Open GoogleCodeExporter opened 8 years ago

GoogleCodeExporter commented 8 years ago
From Chengen:------------------------
JT: Can't you give me the list of what places you want to put into the DB?

From JT:--------------------------------
The Places in WHERE, quite a few are related with food and drink, like: 
Restaurants, Bars&Clubs, After-Work Bar, Cheap Eats, Romantic Dining, Bakery, 
Food(it has coffee and Gourmet stores). Others are: Grocery, Shopping, Hotel, 
Travel, Spa&Beauty, Pool Table(*Billiard), Nightlife, Lounge. 

Since people who play smartphone are mostly young to middle age people, so they 
are targeting on these people.

 Yelp has some others that are different: Drugstores, Bank, Gas Stations.

The list is about above. Please do your best and grab as many as you can. 
Thanks.

From JT:----------------------------
Please also add Hospital too.
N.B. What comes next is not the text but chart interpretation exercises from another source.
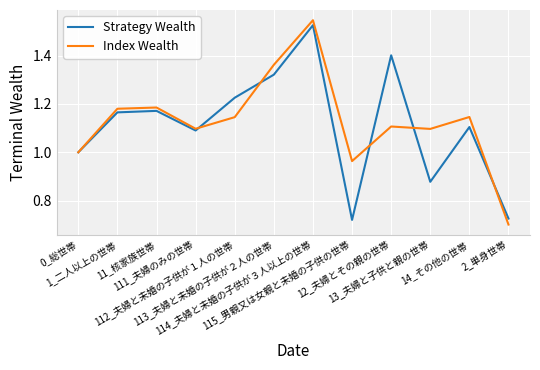

Does the chart display data point markers on the line(s)?

No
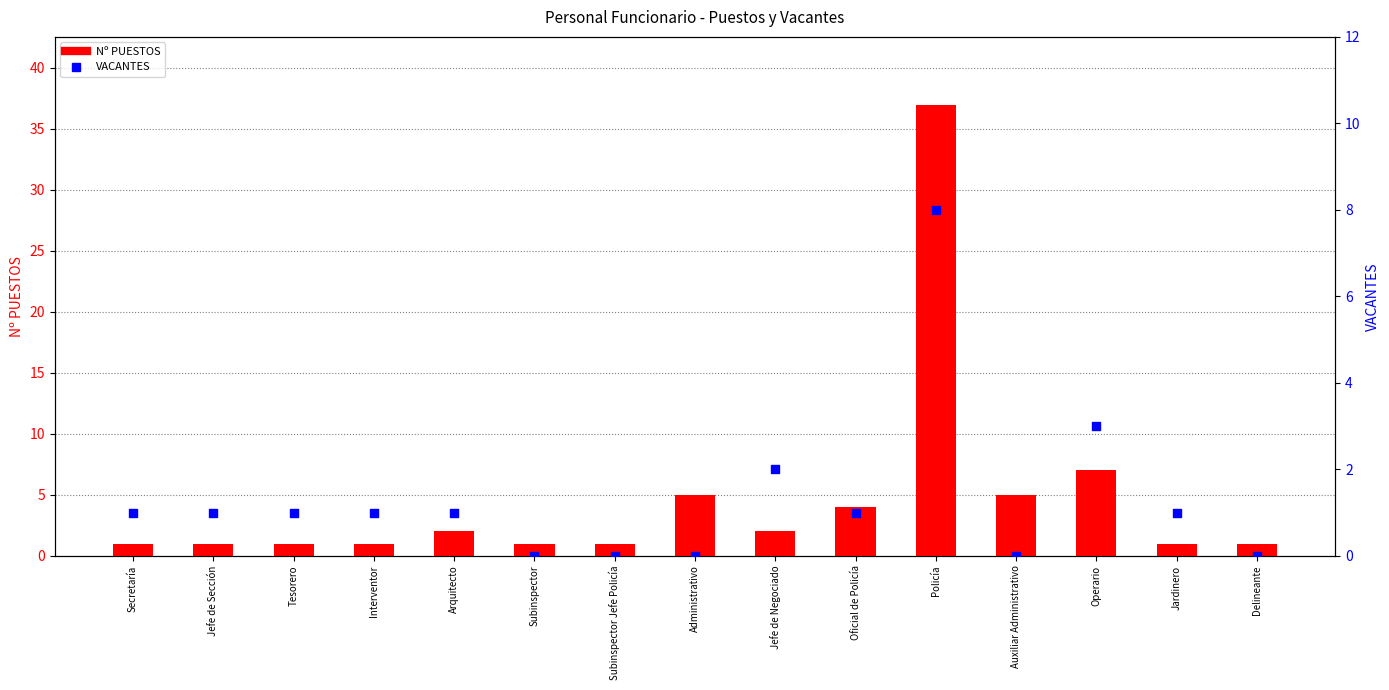

Which series has the widest spread of Y values?

Nº PUESTOS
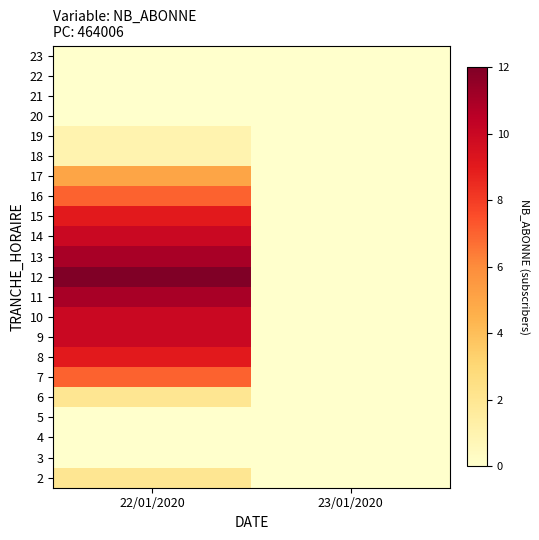

Reading right to left, list all the values displayed in this chart.

2: 23/01/2020=0	22/01/2020=2
3: 23/01/2020=0	22/01/2020=0
4: 23/01/2020=0	22/01/2020=0
5: 23/01/2020=0	22/01/2020=0
6: 23/01/2020=0	22/01/2020=2
7: 23/01/2020=0	22/01/2020=7
8: 23/01/2020=0	22/01/2020=9
9: 23/01/2020=0	22/01/2020=10
10: 23/01/2020=0	22/01/2020=10
11: 23/01/2020=0	22/01/2020=11
12: 23/01/2020=0	22/01/2020=12
13: 23/01/2020=0	22/01/2020=11
14: 23/01/2020=0	22/01/2020=10
15: 23/01/2020=0	22/01/2020=9
16: 23/01/2020=0	22/01/2020=7
17: 23/01/2020=0	22/01/2020=5
18: 23/01/2020=0	22/01/2020=1
19: 23/01/2020=0	22/01/2020=1
20: 23/01/2020=0	22/01/2020=0
21: 23/01/2020=0	22/01/2020=0
22: 23/01/2020=0	22/01/2020=0
23: 23/01/2020=0	22/01/2020=0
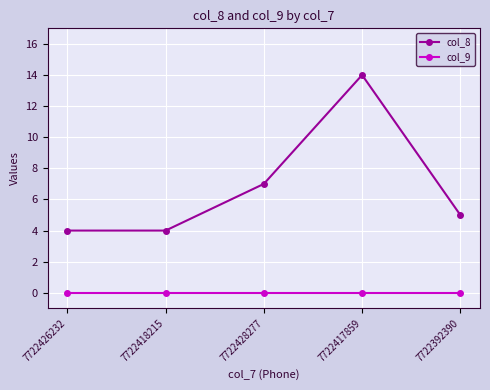

What is the sum of all col_8 values?

34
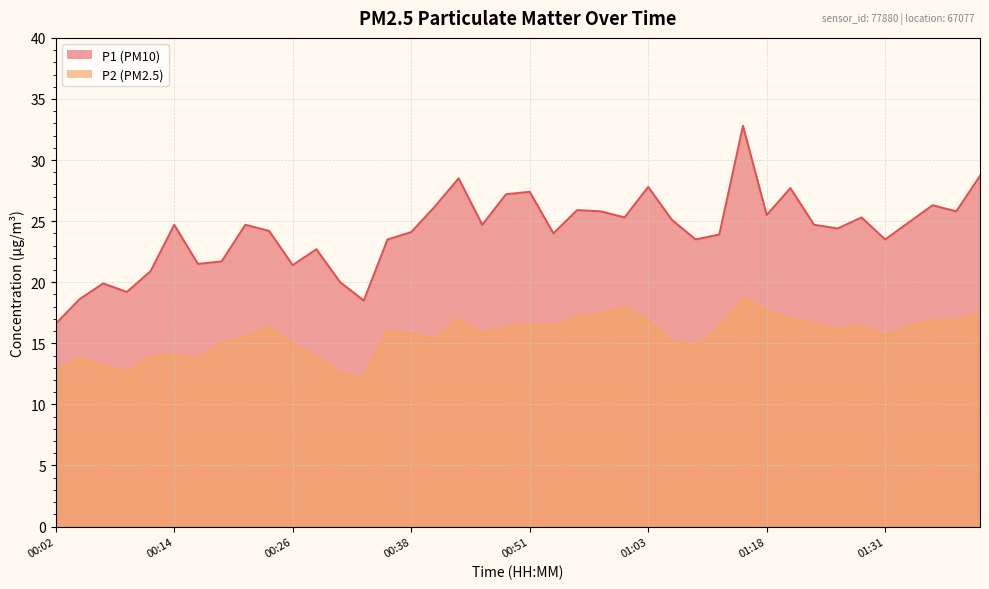

Which category has the highest value in the P1 series?

01:16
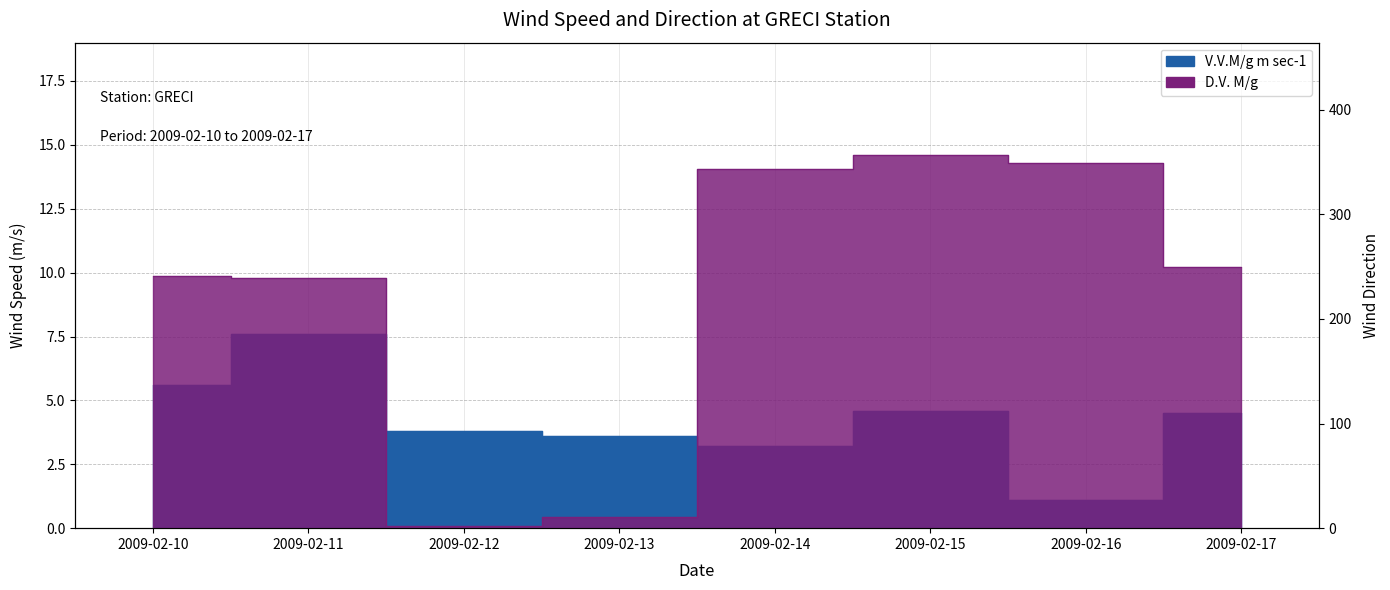

List the series in order of their peak value, lowest first.

V.V.M/g m sec-1, D.V. M/g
Thanks.

From JT:-----------------------------
I don't know if it's better idea to put all places in one table, from 
performance standpoint. 

In my previous thought, we separate restaurant from other places since we may 
start to release products with maybe restaurants only first. Restaurant_ID may 
be set different than Business_ID.

Could you do this: Create another table, lets call it "Places" for now, copy 
all existing restaurants to this table. Then put all other places to this table 
also. In this case, we may just use Business_ID at single ID, and keep our 
existing elgg_restaurant_info untouched (existing code is using this table, so 
it's not wise to change table now).

Thanks!

From John:-------------------------------------------
I didn't look at how the tables are designed now and how the code is inserting 
the data.

Duplicating the data could be a potential problem as well since now you have to 
keep them in sync.

The other approach to separate the tables and avoid the conflict ID at the same 
time is to introduce a global ID table. This table can have only the ID, and 
category. When you insert new business anywhere, first insert to this table and 
generate a global ID, then you can use this ID to insert to other tables. Of 
course this could be tricky if the ID in other tables already has constraint to 
be sequential and has to increase by 1 only.
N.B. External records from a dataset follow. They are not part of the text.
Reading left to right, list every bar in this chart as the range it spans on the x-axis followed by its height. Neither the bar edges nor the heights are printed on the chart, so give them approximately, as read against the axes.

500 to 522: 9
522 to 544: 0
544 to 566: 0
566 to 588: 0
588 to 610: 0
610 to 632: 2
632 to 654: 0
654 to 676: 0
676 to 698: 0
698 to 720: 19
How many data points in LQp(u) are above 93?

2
In the long run, since the categories do overlap, and we should probably avoid 
putting all places in one giant table, I think it will be beneficial to have 
global ID managed separately.

If we have to change code to have a better structure for scalability, it's 
better to do it now instead of later. The more we code into it, the harder it 
will be to change the schema.

From Chengen------------------------------------------------
Yes. This is a good choice. I will do it.

From JT:------------------------------------------------
whatever we'll do, we'd better keep elgg_restaurant_info table unchanged, for 
now. Since all existing code is building upon it. Once we have done designing 
on all tables, we can switch at that time. 
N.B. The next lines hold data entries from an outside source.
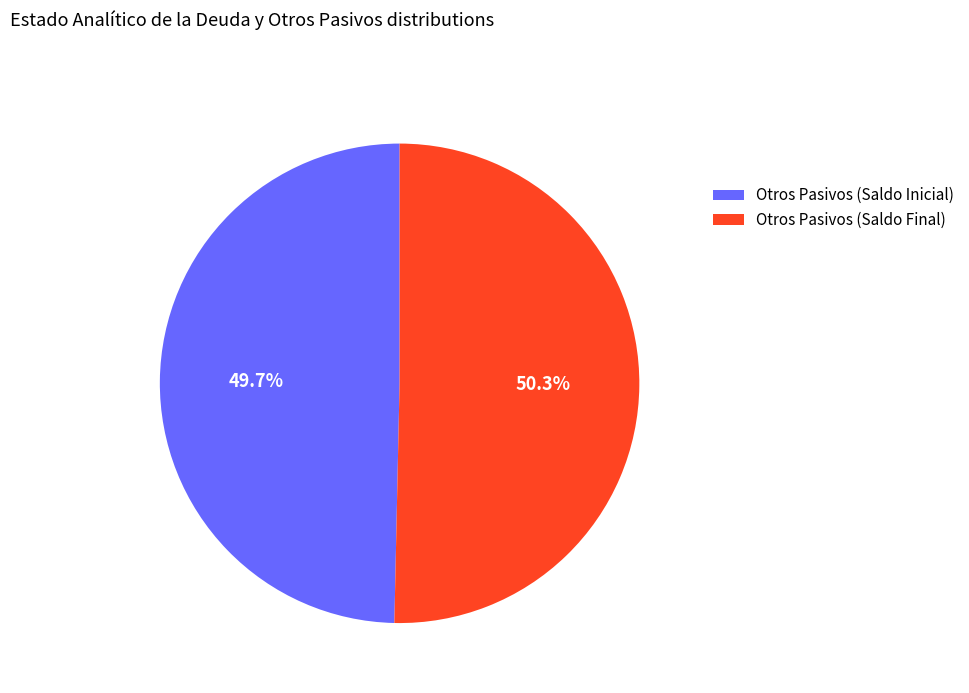

True or false: Otros Pasivos (Saldo Final) accounts for 50% of the total.

True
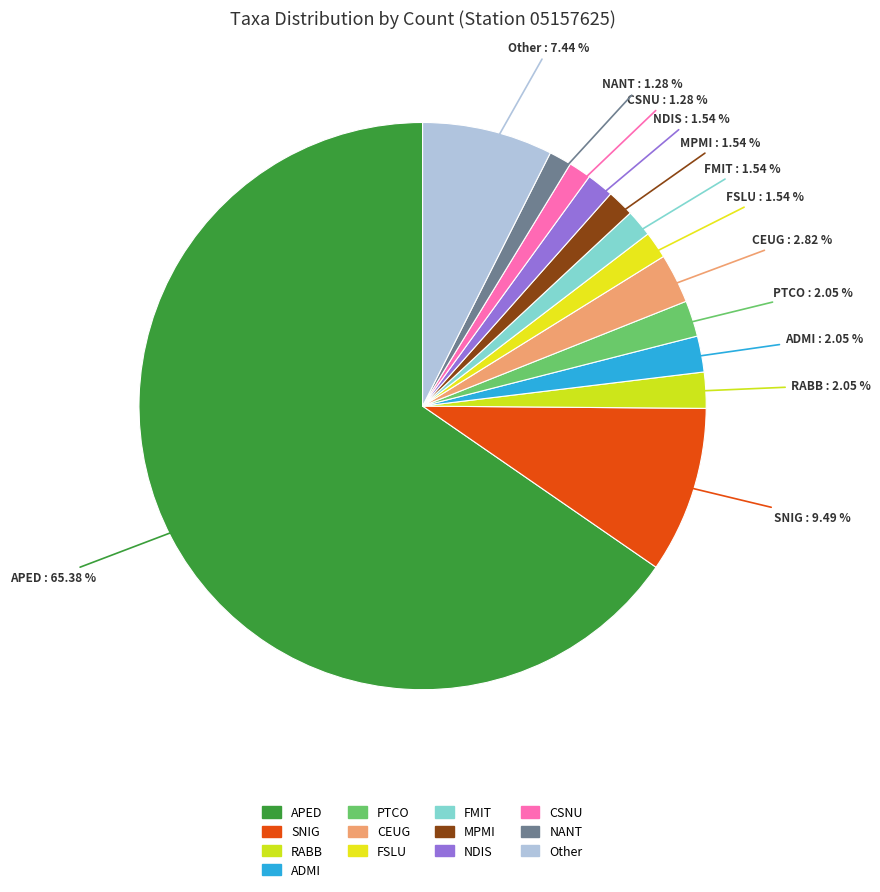

To the nearest percent, what percentage of the pie is RABB?

2%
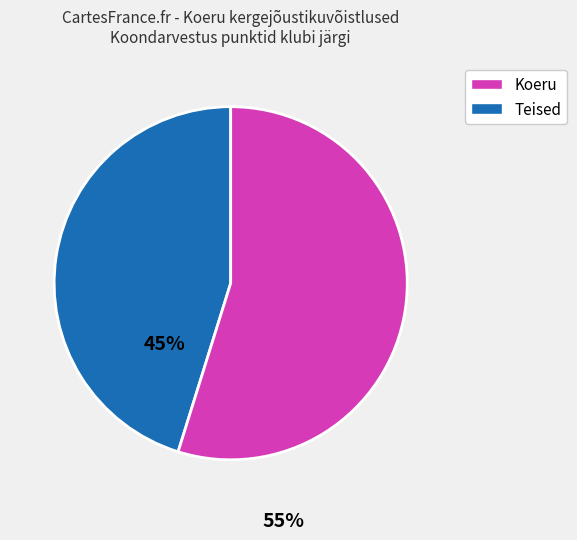

Does any single category account for the majority?

Yes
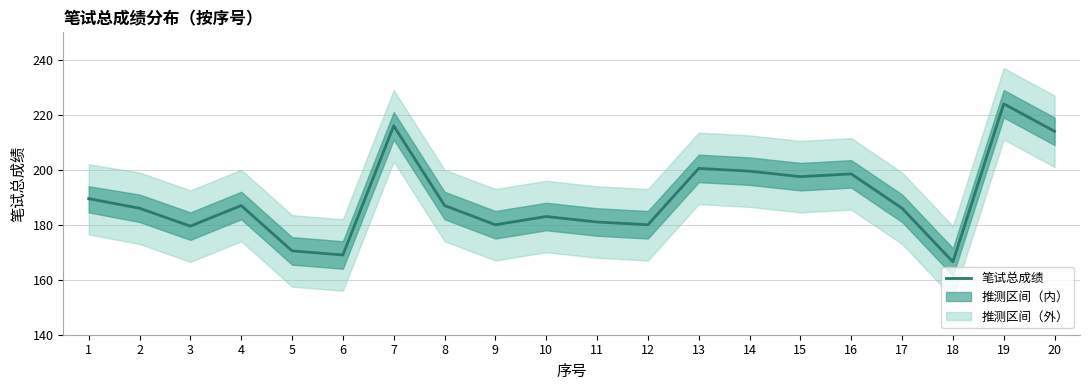

What is the value of the 2nd point from the left?

186.0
There are many ways to seperate businesses. John's way is a good way, whenever 
we put a new business category, we generate a category ID for that business 
(can be sequential). Then we use this category ID to generate a global business 
ID in other individual business tables, global ID can be a string instead of 
number. For example, if we use "1" as restaurant category ID, then a global 
business ID for restaurants could be: "1-" + sequential ID for restaurants. 
this global ID can be inserted after initial data has been store, one SQL query 
will do it all. I remember in my last startup company, i designed the db at the 
same way. sequential ID is separate colume than business_ID.